Your task.
Reproduce word for word every line from the one containing "aten sind sind in unserer" through the last line of the items, inclusive, and leave the pictures out of your answer.

#### Material provided

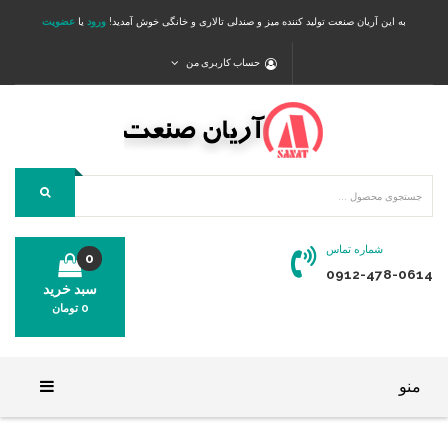
به این آریان صنعت تولید کننده میز و صندلی تالاری و خانگی خوش آمدید!
ورود
یا
عضویت
حساب کاربری من
شماره تماس
0
0912-478-0614
سبد خرید
0
تومان
محصولی در سبد خرید شما وجود ندارد.
منو
خانه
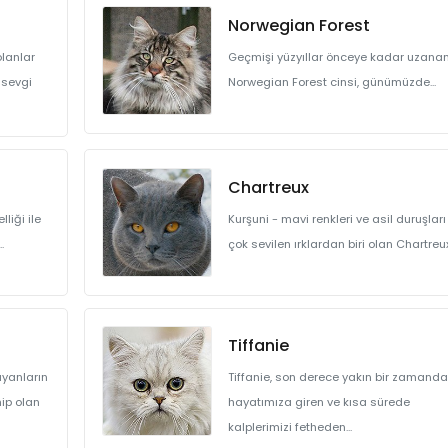
Norwegian Forest
olanlar
Geçmişi yüzyıllar önceye kadar uzana
 sevgi
Norwegian Forest cinsi, günümüzde...
Chartreux
liği ile
Kurşuni - mavi renkleri ve asil duruşları 
.
çok sevilen ırklardan biri olan Chartreux,
Tiffanie
ayanların
Tiffanie, son derece yakın bir zamanda
hip olan
hayatımıza giren ve kısa sürede
kalplerimizi fetheden...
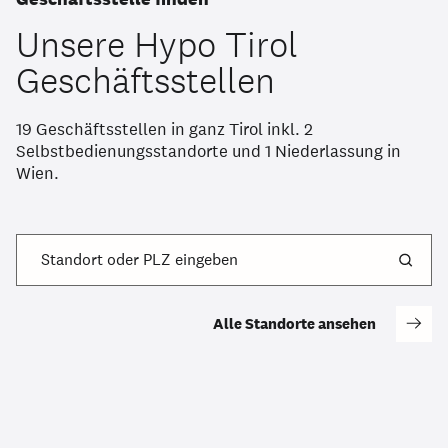
Unsere Hypo Tirol
Geschäftsstellen
19 Geschäftsstellen in ganz Tirol inkl. 2
Selbstbedienungsstandorte und 1 Niederlassung in
Wien.
Standort oder PLZ eingeben
Alle Standorte ansehen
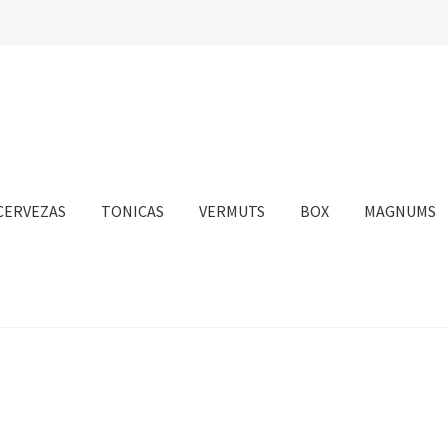
CERVEZAS
TONICAS
VERMUTS
BOX
MAGNUMS
nta
Personalizar Cookies
Política de Cookies
Proceso de compra
sotros
Información sobre el envío
Política de privacidad
Condicione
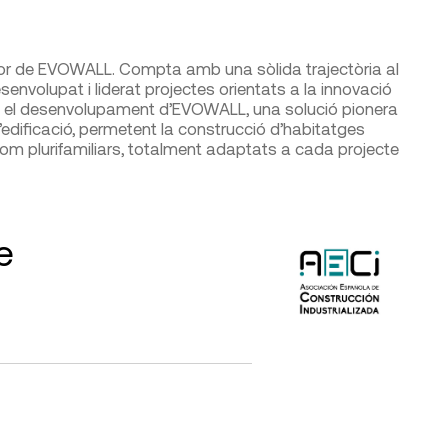
or de EVOWALL. Compta amb una sòlida trajectòria al
senvolupat i liderat projectes orientats a la innovació
a el desenvolupament d’EVOWALL, una solució pionera
edificació, permetent la construcció d’habitatges
s com plurifamiliars, totalment adaptats a cada projecte
e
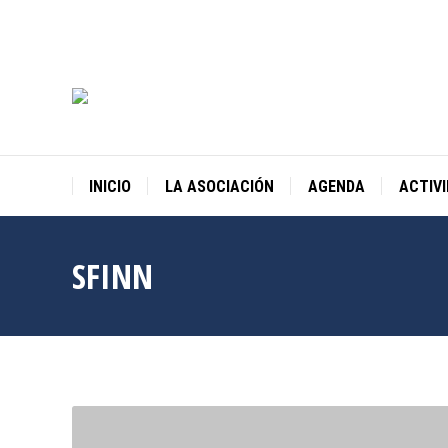
INICIO
LA ASOCIACIÓN
AGENDA
ACTIV
SFINN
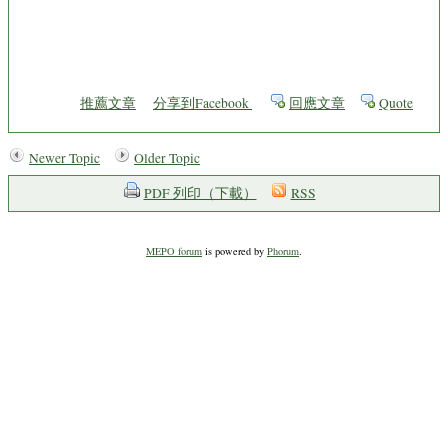
推薦文章
分享到Facebook
回應文章
Quote
Newer Topic
Older Topic
PDF 列印（下載）
RSS
MEPO forum
is powered by
Phorum
.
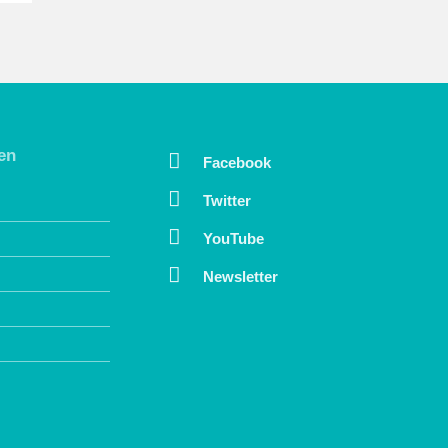
en
Facebook
Twitter
YouTube
Newsletter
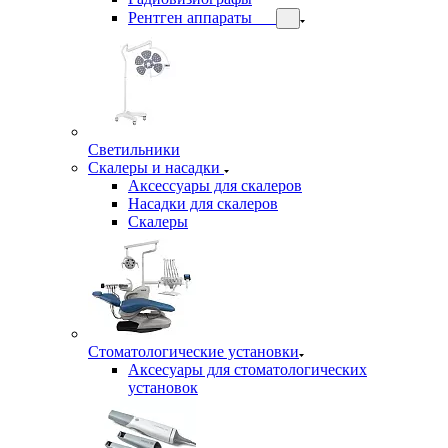
Рентген аппараты
Светильники
Скалеры и насадки
Аксессуары для скалеров
Насадки для скалеров
Скалеры
Стоматологические установки
Аксесуары для стоматологических
установок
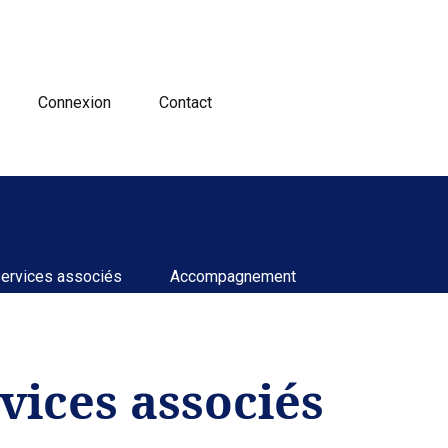
Connexion
Contact
ervices associés
Accompagnement
vices associés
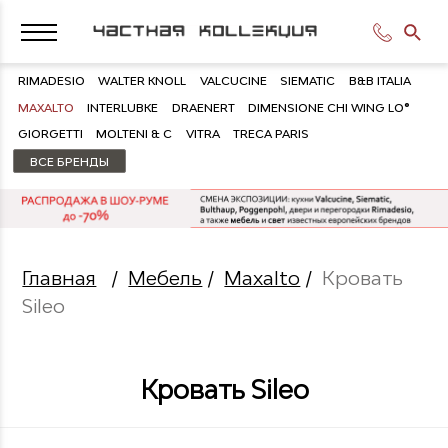
RIMADESIO
WALTER KNOLL
VALCUCINE
SIEMATIC
B&B ITALIA
MAXALTO
INTERLUBKE
DRAENERT
DIMENSIONE CHI WING LO®
GIORGETTI
MOLTENI & C
VITRA
TRECA PARIS
ВСЕ БРЕНДЫ
Главная
/
Мебель
/
Maxalto
/
Кровать
Sileo
Кровать Sileo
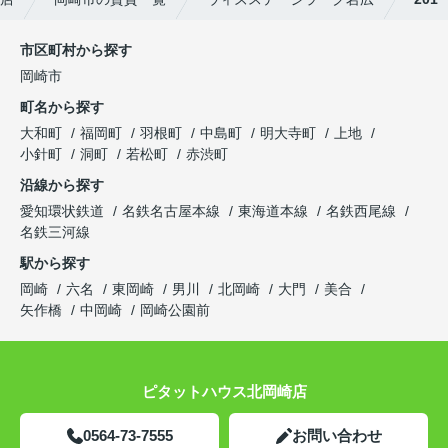
市区町村から探す
岡崎市
町名から探す
大和町
福岡町
羽根町
中島町
明大寺町
上地
小針町
洞町
若松町
赤渋町
沿線から探す
愛知環状鉄道
名鉄名古屋本線
東海道本線
名鉄西尾線
名鉄三河線
駅から探す
岡崎
六名
東岡崎
男川
北岡崎
大門
美合
矢作橋
中岡崎
岡崎公園前
ピタットハウス北岡崎店
0564-73-7555
お問い合わせ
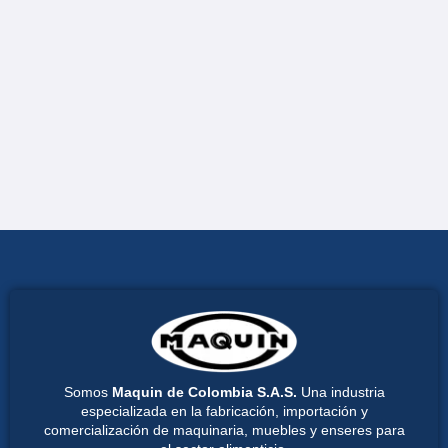
Somos
Maquin de Colombia S.A.S.
Una industria
especializada en la fabricación, importación y
comercialización de maquinaria, muebles y enseres para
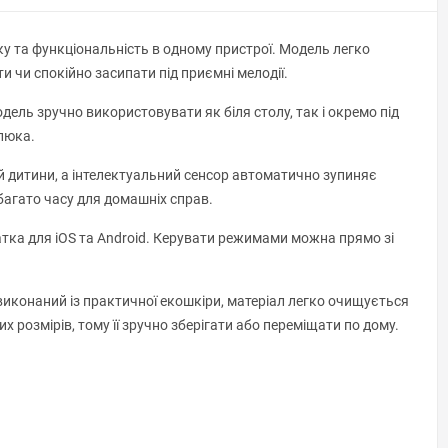
ку та функціональність в одному пристрої. Модель легко
и чи спокійно засипати під приємні мелодії.
одель зручно використовувати як біля столу, так і окремо під
люка.
й дитини, а інтелектуальний сенсор автоматично зупиняє
багато часу для домашніх справ.
тка для iOS та Android. Керувати режимами можна прямо зі
 виконаний із практичної екошкіри, матеріал легко очищується
 розмірів, тому її зручно зберігати або переміщати по дому.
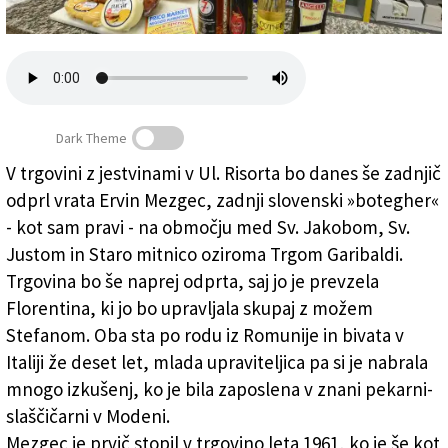
Založnik
Zadruga PD
Naročnine
Dark Theme
V trgovini z jestvinami v Ul. Risorta bo danes še zadnjič
odprl vrata Ervin Mezgec, zadnji slovenski »botegher«
Zadnji slovenski »botegher«
- kot sam pravi - na območju med Sv. Jakobom, Sv.
Justom in Staro mitnico oziroma Trgom Garibaldi.
Trgovina bo še naprej odprta, saj jo je prevzela
Florentina, ki jo bo upravljala skupaj z možem
Stefanom. Oba sta po rodu iz Romunije in bivata v
Italiji že deset let, mlada upraviteljica pa si je nabrala
mnogo izkušenj, ko je bila zaposlena v znani pekarni-
slaščičarni v Modeni.
Mezgec je prvič stopil v trgovino leta 1961, ko je še kot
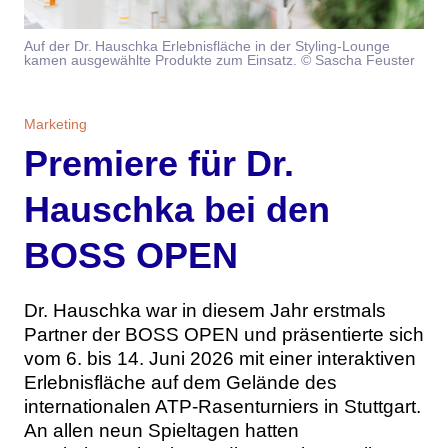
Themen
Auf der Dr. Hauschka Erlebnisfläche in der Styling-Lounge
kamen ausgewählte Produkte zum Einsatz. © Sascha Feuster
Marketing
Magazin
Branche
Aktuelle Ausgabe
Kontakt
Marketing
Premiere für Dr.
Studien
Ausgabenarchiv
Team
Hauschka bei den
Digital Health
Abonnement
Werben
BOSS OPEN
Personen
Über uns
Dr. Hauschka war in diesem Jahr erstmals
Partner der BOSS OPEN und präsentierte sich
vom 6. bis 14. Juni 2026 mit einer interaktiven
Erlebnisfläche auf dem Gelände des
internationalen ATP-Rasenturniers in Stuttgart.
An allen neun Spieltagen hatten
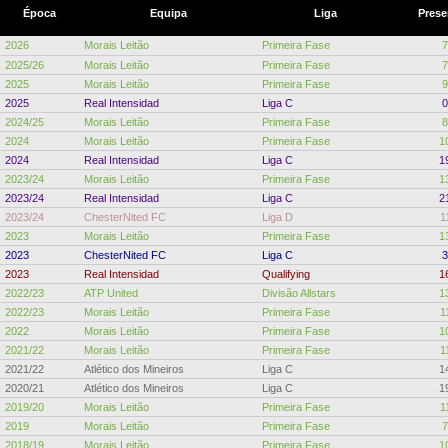
Época
Equipa
Liga
Prese
2026
Morais Leitão
Primeira Fase
7
2025/26
Morais Leitão
Primeira Fase
7
2025
Morais Leitão
Primeira Fase
9
2025
Real Intensidad
Liga C
0
2024/25
Morais Leitão
Primeira Fase
8
2024
Morais Leitão
Primeira Fase
1
2024
Real Intensidad
Liga C
1
2023/24
Morais Leitão
Primeira Fase
1
2023/24
Real Intensidad
Liga C
2
2023/24
ChesterNited FC
Liga D
1
2023
Morais Leitão
Primeira Fase
1
2023
ChesterNited FC
Liga C
3
2023
Real Intensidad
Qualifying
1
2022/23
ATP United
Divisão Allstars
1
2022/23
Morais Leitão
Primeira Fase
1
2022
Morais Leitão
Primeira Fase
1
2021/22
Morais Leitão
Primeira Fase
1
2021/22
Atlético dos Mineiros
Liga C
1
2020/21
Atlético dos Mineiros
Liga C
1
2019/20
Morais Leitão
Primeira Fase
1
2019
Morais Leitão
Primeira Fase
7
2018/19
Morais Leitão
Primeira Fase
1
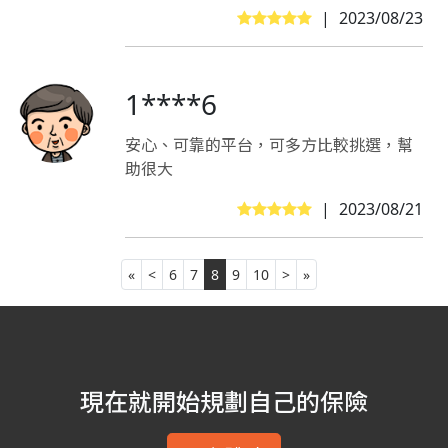
|
2023/08/23
1****6
安心、可靠的平台，可多方比較挑選，幫
助很大
|
2023/08/21
«
<
6
7
8
9
10
>
»
現在就開始規劃自己的保險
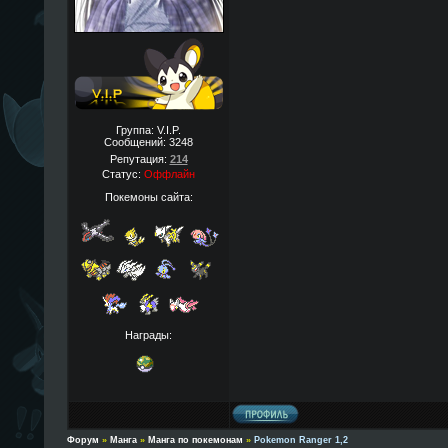
Группа: V.I.P.
Сообщений:
3248
Репутация:
214
Статус:
Оффлайн
Покемоны сайта:
Награды:
Форум
»
Манга
»
Манга по покемонам
»
Pokemon Ranger 1,2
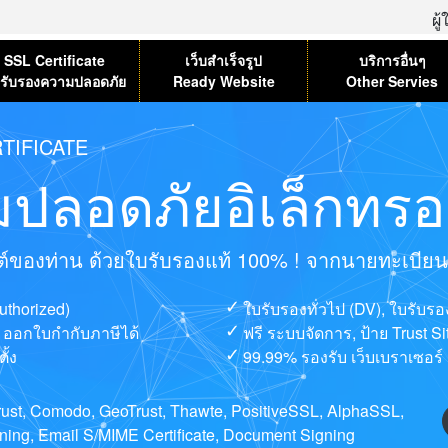
ผู
SSL Certificate
เว็บสำเร็จรูป
บริการอื่นๆ
รับรองความปลอดภัย
Ready Website
Other Servies
TIFICATE
ปลอดภัยอิเล็กทรอน
ไซต์ของท่าน ด้วยใบรับรองแท้ 100% ! จากนายทะเบียนที่
uthorized)
ใบรับรองทั่วไป (DV), ใบรับร
ษ, ออกใบกำกับภาษีได้
ฟรี ระบบจัดการ, ป้าย Trust S
ั้ง
99.99% รองรับ เว็บเบราเซอร์ 
ntrust, Comodo, GeoTrust, Thawte, PositiveSSL, AlphaSSL,
ng, Email S/MIME Certificate, Document Signing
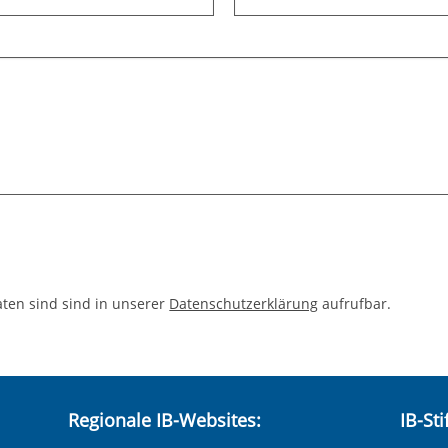
aten sind sind in unserer
Datenschutzerklärung
aufrufbar.
Regionale IB-Websites:
IB-St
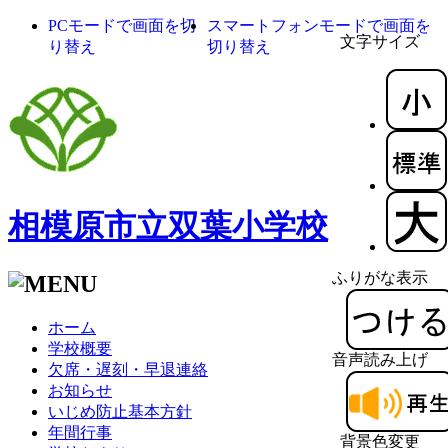
PCモードで画面を切
スマートフォンモードで画面を
文字サイズ
り替え
切り替え
相模原市立双葉小学校
ふりがな表示
ホーム
学校概要
音声読み上げ
欠席・遅刻・早退連絡
お知らせ
いじめ防止基本方針
年間行事
背景色変更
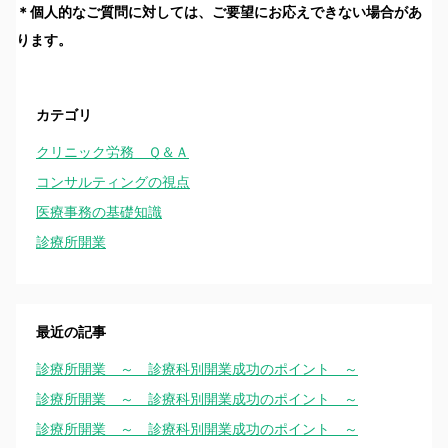
＊個人的なご質問に対しては、ご要望にお応えできない場合があ
ります。
カテゴリ
クリニック労務 Ｑ＆Ａ
コンサルティングの視点
医療事務の基礎知識
診療所開業
最近の記事
診療所開業 ～ 診療科別開業成功のポイント ～
診療所開業 ～ 診療科別開業成功のポイント ～
診療所開業 ～ 診療科別開業成功のポイント ～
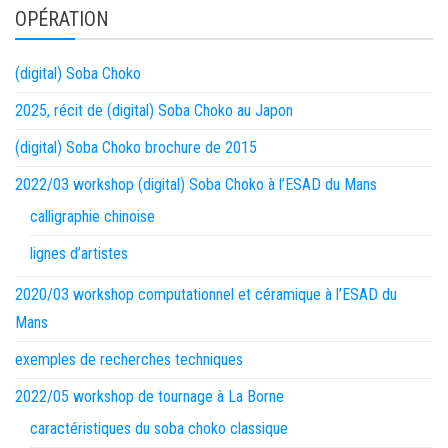
OPÉRATION
(digital) Soba Choko
2025, récit de (digital) Soba Choko au Japon
(digital) Soba Choko brochure de 2015
2022/03 workshop (digital) Soba Choko à l’ESAD du Mans
calligraphie chinoise
lignes d’artistes
2020/03 workshop computationnel et céramique à l’ESAD du
Mans
exemples de recherches techniques
2022/05 workshop de tournage à La Borne
caractéristiques du soba choko classique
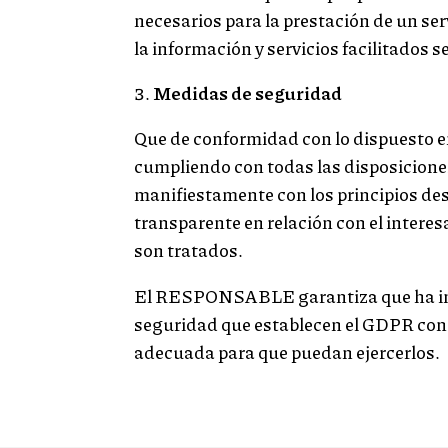
necesarios para la prestación de un ser
la información y servicios facilitados
Medidas de seguridad
Que de conformidad con lo dispuesto 
cumpliendo con todas las disposicione
manifiestamente con los principios desc
transparente en relación con el interes
son tratados.
El RESPONSABLE garantiza que ha impl
seguridad que establecen el GDPR con e
adecuada para que puedan ejercerlos.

########

Answer space.
aten sind sind in unserer
Datenschutzerklärung
aufrufbar.
Regionale IB-Websites:
IB-St
PCモードで画面を切
スマートフォンモードで画面を
文字サイズ
り替え
切り替え
相模原市立双葉小学校
ふりがな表示
ホーム
学校概要
音声読み上げ
欠席・遅刻・早退連絡
お知らせ
いじめ防止基本方針
年間行事
背景色変更
＊個人的なご質問に対しては、ご要望にお応えできない場合があ
ります。
カテゴリ
クリニック労務 Ｑ＆Ａ
コンサルティングの視点
医療事務の基礎知識
診療所開業
最近の記事
診療所開業 ～ 診療科別開業成功のポイント ～
診療所開業 ～ 診療科別開業成功のポイント ～
診療所開業 ～ 診療科別開業成功のポイント ～
OPÉRATION
(digital) Soba Choko
2025, récit de (digital) Soba Choko au Japon
(digital) Soba Choko brochure de 2015
2022/03 workshop (digital) Soba Choko à l’ESAD du Mans
calligraphie chinoise
lignes d’artistes
2020/03 workshop computationnel et céramique à l’ESAD du
Mans
exemples de recherches techniques
2022/05 workshop de tournage à La Borne
caractéristiques du soba choko classique
necesarios para la prestación de un ser
la información y servicios facilitados
Medidas de seguridad
Que de conformidad con lo dispuesto 
cumpliendo con todas las disposicione
manifiestamente con los principios desc
transparente en relación con el interes
son tratados.
El RESPONSABLE garantiza que ha impl
seguridad que establecen el GDPR con e
adecuada para que puedan ejercerlos.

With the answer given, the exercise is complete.